But here’s the thing: James Damore is fairly typical in his occupying and weaponizing that space of preordained, deliberately engineered disappointment. We have all been there. We all send this missive, we all know the joy of being disappointed, at least some of the time. It’s the feeling of having tried to communicate honestly but the other side is just too darn ideological to genuinely engage. I don’t mean to suggest that this feeling is never correct or appropriate—rather that we over-rely on it and are falsely deferential to it, even when it isn’t correct or appropriate. After all, some version of this feeling is inherent in all trolling: I tried to engage with this question in good faith, and my opponents decided to be uncivil.
Or think of the species known as the “reply-guy”—someone who replies to a tweet or a Facebook post that seemed to require no reply, and who then invariably expresses disappointment when the original poster tells him so. The original poster shares an experience, and the reply-guy tries to suggest that the original poster might not actually have experienced what he or she experienced. Maybe the racism you encountered wasn’t really racism? Maybe you need a dude in your mentions to explain your own terms to you? Maybe bringing this back to all lives mattering would help the discussion?
One thing that both troll and reply-guy cannot usually explain is what result their intervention was supposedly intended to elicit. They know only that the actual result of their intervention is deeply disappointing to them and flies in the face of the good faith effort they made in responding to the original post. The Google memo is caught in this same ambiguity: How did Damore think Google should respond to his memo? What was the reception he was hoping for, in comparison with which its actual reception was so brutally disappointing? These are questions that really should be part of any communication one initiates. But it is noticeable that when one renders absolute the value of communication as such, particular questions like these can become obscured.
The problem is not that promises of communication are overly idealistic. It’s that the thinking about communication gets to hide behind its own idealism—gets to hide how we make meaning and what we communicate when we do communicate. As Peters points out, this stance is easy to confuse with modes of interrogation that have come to define what Europeans and Americans have traditionally thought of as solid argumentation: parrhesia, speaking truth to power, the Socratic method, the test by ridicule. But trolling abandons both the shared purpose of a communication (to convince one another, to engage in dialogue) and the shared audience to which both you and the person challenging you want to appeal. What remains is the cynical subject, as Peters describes it: “cool, aloof, and self-contained.” The troll is in control of when you lose control.

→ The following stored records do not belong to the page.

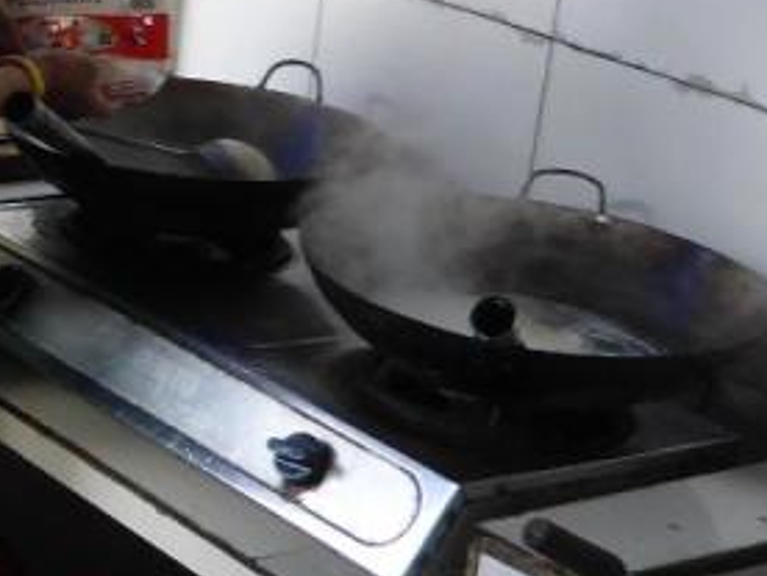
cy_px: 181
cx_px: -600
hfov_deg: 16.1
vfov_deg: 14.2
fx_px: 2304
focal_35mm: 104
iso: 100
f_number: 3.3
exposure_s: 1/60
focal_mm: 4.9
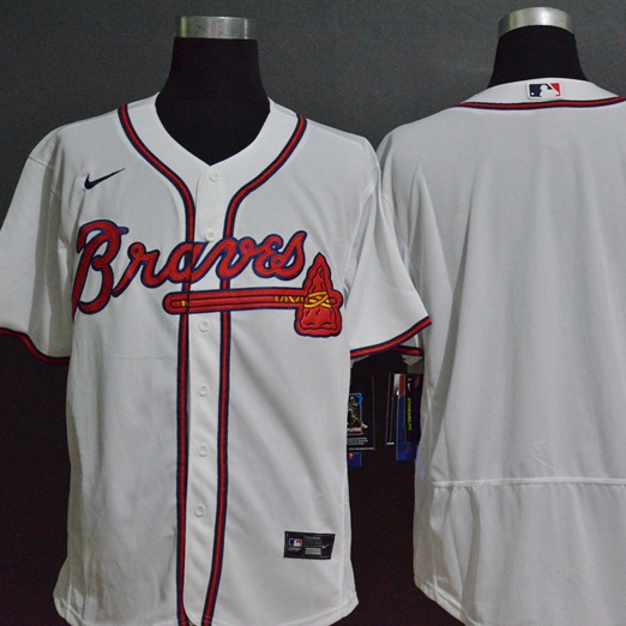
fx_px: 1596
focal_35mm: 78
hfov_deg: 22.2
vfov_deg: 22.2
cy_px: 311
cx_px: 361
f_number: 4.5
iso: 4000
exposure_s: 1/80
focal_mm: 40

The philosopher Peter Sloterdijk once described modern cynicism as enlightened false consciousness: we are able to get by acting as though we believe in things we don’t. Painting the troll as the ultimate cynic, as Peters does, or as heir to a long line of heretics, as the journalist Angela Nagle does in her book Kill All Normies (2017), is both accurate and perhaps a bit too generous. Peters and Nagle certainly capture one aspect of what trolling is, but in central respects the troll is a cynic who represses the fact that he is a cynic. The cynics of antiquity were the natural foes of the authority of tradition. The supposed traditions their postmodern heirs delight in attacking are women writing in traditionally masculine domains, political correctness, trans people being treated as people. The somewhat older traditions of white supremacy, androcentrism, and eurocentrism they are content to leave standing. And the supposed traditions and orthodoxies they like to pick on do not enjoy broad legitimacy across the West, let alone the world. One could be forgiven, in other words, for suspecting the trolls of 4chan and Reddit of making a fairly clear argument. Our ironists, it turns out, are faithful people.
Nagle’s Kill All Normies expresses profound bafflement as to how “the culture of 4chan, Anonymous etc., in the pre-gamergate days” eventually came to be characterized “by a particularly dark preoccupation with thwarted or failed white Western masculinity.” Nagle insists that it “could have gone another way.” But in a sense, troll culture didn’t really hijack the revolutionary potential inherent in social media culture. Rather than ripping the fabric, troll culture astutely followed the seams and stitching to where they logically led.
The ideology of any social media platform makes it easy to misunderstand what one is doing as being highly individualized, and to forget that the platform is set up to enable and disable certain communicative maneuvers. As Nick Srnicek, a researcher of digital capitalism, has put it, the great commercial platforms may present themselves “as an empty vessel for market forces,” but in truth they shape “the appearance of a market.” The same is true for the great communication platforms. The troll represents a double exploitation of this state of affairs: He exploits the fact that the platform doesn’t just passively reflect a “marketplace of ideas” (if there were such a thing) but rather shapes what kind of content can be transported. And he exploits the fact that the companies running the platform can’t really acknowledge this fact.